It really is near impossible to measure these (or any slimey fish) alive on a brag mat one handed while using a camera. I did my best. I didn't want to kill them just to get an accurate measure for a fishing comp. These are multiple fish all of about the same size. I reckon the buggest was at least 53cm, but I can't be sure, so I'll claim 52cm. If you want to drop that to 51cm Squidder then that's OK too.

Certainly nowhere near the 68cm monsters I got a few weeks ago, but them's the breaks.


----------



## Squidder (Sep 2, 2005)

8) May is scored - it won't be a surprise to anyone just hoo topped the scoring this month - epic fish Carnster and well worth 172 points. New benchmarks for May were Sea toad (giant toadfish) at 45cm - this may seem high for a sea toad but they apparently grow to over 90cm so I think 45cm is fair.

Scores for the month were:

Position	Angler	Score
1	Carnster	172
2	Bertros	121
3	Cheaterparts	111
4	Daveyak	108
5	Ado	106
6	Premium	103
7	Robsea	101
7	Float	101
9	PaulB	90
10	Killer	58
11	Spork	40

And cumulative YTD points - there has been some reshuffling at the top!

POSITION	Angler	Score
1	Carnster	618
2	Paul B	579
3	Bertros	558
4	Float	549
5 Robsea	547
6	Cheaterparts	541
7	Kanganoe	469
8	Premium	465
9	Ado	436
10	Killer	422
11	Solatree	422
12	MrX	282
13	Daveyak	212
14	Brolans	179
15	Spork	168
16	cjbfisher	96
17	Scoman	88
18	Nad97	74

Random prizewinner for May is Daveyak - shoot me a PM Dave and we'll sort out a prize for you.

June comp starts tomorrow - entry thread up soon 8)


----------



## killer (Dec 22, 2010)

And to the person that entered a toadfish.

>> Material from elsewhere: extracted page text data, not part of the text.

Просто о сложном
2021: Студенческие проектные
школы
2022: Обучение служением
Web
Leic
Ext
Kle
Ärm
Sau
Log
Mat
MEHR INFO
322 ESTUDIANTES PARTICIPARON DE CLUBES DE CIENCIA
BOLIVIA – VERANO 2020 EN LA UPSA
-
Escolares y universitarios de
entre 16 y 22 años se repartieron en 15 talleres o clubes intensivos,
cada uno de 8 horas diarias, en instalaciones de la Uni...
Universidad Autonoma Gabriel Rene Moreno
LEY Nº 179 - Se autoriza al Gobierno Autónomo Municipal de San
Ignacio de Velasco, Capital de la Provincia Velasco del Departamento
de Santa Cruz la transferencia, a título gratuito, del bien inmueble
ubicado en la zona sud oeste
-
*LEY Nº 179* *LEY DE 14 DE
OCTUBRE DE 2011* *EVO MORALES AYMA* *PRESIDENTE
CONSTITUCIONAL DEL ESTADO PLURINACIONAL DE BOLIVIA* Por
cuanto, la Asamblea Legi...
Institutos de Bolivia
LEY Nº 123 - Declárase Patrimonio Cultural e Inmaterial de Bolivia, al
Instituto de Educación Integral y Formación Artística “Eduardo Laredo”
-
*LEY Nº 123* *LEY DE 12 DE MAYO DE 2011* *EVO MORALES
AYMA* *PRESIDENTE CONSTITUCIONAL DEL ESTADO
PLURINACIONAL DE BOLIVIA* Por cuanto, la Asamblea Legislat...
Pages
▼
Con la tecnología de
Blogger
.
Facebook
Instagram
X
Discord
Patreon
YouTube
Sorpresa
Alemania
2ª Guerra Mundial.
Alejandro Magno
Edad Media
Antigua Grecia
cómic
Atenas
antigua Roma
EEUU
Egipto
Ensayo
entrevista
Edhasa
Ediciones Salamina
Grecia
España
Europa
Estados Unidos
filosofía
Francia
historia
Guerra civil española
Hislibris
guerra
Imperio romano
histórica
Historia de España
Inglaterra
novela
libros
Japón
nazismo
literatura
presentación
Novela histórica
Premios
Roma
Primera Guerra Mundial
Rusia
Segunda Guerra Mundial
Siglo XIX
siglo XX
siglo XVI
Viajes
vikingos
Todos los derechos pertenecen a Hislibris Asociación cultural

Yes that would be me :lol: :lol: , the only other fish I caught was a 5inch Whiting , but it wouldn't hold still for the photo & flipped over the side. 
So that's two new benchmarks I've set lately , First the Stargazer, now the Toadfish........Hmmm what can I catch this week  .

Cheers 
Killer.


----------